**EXERCISE TEXT:**
---

First look: XenApp and XenDesktop 7.5 – part five (creating the delivery group)

This is part five of a series looking at XenApp 7.5.

Part one – What’s new, and installation
Part two – Configuring the first site
Part three – Preparing my XenApp template image
Part Four – Creating the machine catalog to give me a hosting platform
This part – Creating the delivery group to publish apps and desktops to user
In Part six I examine some new policy filtering options
In Part seven I examine some of the load balancing and fail-over changes

So we now have our hosting servers provisioned via our machine catalog. We now need to assign which applications get published to which users. Those familiar with the XenApp 6.x publishing wizard should find this step very straightforward, and the XenApp 7.5 version adds the ability to publish many applications simultaneously.

So, we’re now on Step 3 of the initial deployment wizard.


Clicking on Step 3 launches the delivery group creation wizard.


The first question is which machine catalog that will be used for this delivery group. You can also choose how many of the available servers you want to utilise. Given I only have two provisioned in this particular catalog, I’ll use them all for my delivery group.

---

**BRIEF A:** Translate this sentence from the XenApp 7.5 text into Spanish: "Clicking on Step 3 launches the delivery group creation wizard."
**BRIEF B:**
Answer these questions from the XenApp 7.5 text:
(i) What does Part six of the series examine?
(ii) What ability does the XenApp 7.5 version add to publishing?
(iii) How many servers are provisioned in the catalog chosen for the delivery group?

**Saved entries:**
---

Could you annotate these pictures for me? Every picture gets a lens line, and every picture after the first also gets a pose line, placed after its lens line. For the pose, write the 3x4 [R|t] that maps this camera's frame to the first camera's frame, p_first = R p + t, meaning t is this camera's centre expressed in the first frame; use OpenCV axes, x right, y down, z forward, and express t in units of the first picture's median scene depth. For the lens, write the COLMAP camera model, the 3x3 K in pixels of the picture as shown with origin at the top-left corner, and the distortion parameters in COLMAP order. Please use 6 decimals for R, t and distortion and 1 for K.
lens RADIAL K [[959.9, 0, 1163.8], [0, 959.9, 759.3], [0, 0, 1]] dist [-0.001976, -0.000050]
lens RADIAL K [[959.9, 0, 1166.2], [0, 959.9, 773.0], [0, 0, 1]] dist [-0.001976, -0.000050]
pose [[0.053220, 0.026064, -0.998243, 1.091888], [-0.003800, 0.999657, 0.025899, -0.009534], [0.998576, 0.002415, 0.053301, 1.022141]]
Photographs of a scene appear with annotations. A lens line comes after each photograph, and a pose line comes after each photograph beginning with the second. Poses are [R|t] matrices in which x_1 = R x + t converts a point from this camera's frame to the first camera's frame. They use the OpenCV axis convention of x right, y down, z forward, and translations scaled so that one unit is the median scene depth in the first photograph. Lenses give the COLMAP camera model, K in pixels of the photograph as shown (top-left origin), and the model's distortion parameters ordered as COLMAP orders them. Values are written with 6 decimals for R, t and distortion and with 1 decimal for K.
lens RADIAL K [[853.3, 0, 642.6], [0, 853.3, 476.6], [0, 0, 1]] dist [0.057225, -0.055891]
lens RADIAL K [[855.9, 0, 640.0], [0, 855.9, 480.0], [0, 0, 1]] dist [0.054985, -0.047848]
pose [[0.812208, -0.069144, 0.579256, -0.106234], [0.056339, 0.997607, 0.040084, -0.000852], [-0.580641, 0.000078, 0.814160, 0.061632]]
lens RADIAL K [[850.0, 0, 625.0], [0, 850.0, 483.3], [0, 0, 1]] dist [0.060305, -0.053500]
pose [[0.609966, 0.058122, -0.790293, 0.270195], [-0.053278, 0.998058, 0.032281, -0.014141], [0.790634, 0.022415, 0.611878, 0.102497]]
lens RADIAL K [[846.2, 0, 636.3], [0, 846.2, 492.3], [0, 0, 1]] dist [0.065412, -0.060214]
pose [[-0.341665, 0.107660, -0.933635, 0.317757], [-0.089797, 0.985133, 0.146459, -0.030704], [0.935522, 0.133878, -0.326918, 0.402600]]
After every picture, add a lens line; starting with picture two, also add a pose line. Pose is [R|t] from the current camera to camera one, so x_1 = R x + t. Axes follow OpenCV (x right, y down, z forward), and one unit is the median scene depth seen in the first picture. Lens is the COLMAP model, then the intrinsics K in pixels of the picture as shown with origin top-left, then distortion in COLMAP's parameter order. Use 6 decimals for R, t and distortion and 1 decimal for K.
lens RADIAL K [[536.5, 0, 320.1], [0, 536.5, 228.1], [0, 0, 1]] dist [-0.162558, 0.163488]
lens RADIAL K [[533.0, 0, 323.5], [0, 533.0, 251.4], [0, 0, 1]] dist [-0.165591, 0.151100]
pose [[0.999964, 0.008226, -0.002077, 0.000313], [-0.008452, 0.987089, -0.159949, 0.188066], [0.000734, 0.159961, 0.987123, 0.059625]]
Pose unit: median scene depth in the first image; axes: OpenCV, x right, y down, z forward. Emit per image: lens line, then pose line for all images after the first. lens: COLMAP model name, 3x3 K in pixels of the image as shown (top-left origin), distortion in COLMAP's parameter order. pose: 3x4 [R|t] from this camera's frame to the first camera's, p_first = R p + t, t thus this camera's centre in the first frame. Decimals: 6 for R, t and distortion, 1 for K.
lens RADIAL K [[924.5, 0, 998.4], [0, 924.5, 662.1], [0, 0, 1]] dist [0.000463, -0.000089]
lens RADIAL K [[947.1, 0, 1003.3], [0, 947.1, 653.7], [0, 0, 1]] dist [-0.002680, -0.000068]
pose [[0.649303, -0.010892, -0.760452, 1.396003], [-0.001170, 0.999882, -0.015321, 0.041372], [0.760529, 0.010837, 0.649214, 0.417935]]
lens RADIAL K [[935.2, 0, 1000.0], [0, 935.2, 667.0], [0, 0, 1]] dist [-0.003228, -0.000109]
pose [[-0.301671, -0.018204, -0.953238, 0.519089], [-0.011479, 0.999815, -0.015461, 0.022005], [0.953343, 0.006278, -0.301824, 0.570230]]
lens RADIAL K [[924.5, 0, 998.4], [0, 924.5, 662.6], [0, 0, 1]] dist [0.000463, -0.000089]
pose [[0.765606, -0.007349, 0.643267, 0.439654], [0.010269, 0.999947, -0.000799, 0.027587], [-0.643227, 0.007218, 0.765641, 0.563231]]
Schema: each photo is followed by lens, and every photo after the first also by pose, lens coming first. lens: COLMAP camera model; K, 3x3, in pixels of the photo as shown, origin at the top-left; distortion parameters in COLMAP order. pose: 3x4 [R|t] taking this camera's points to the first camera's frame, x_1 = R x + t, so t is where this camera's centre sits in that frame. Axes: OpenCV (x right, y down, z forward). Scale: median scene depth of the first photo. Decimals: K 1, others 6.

---

**ANSWER SECTION A:** Al hacer clic en el paso 3 se inicia el asistente de creación del grupo de entrega.

**ANSWER SECTION B:**
(i) Some new policy filtering options.
(ii) The ability to publish many applications simultaneously.
(iii) Two.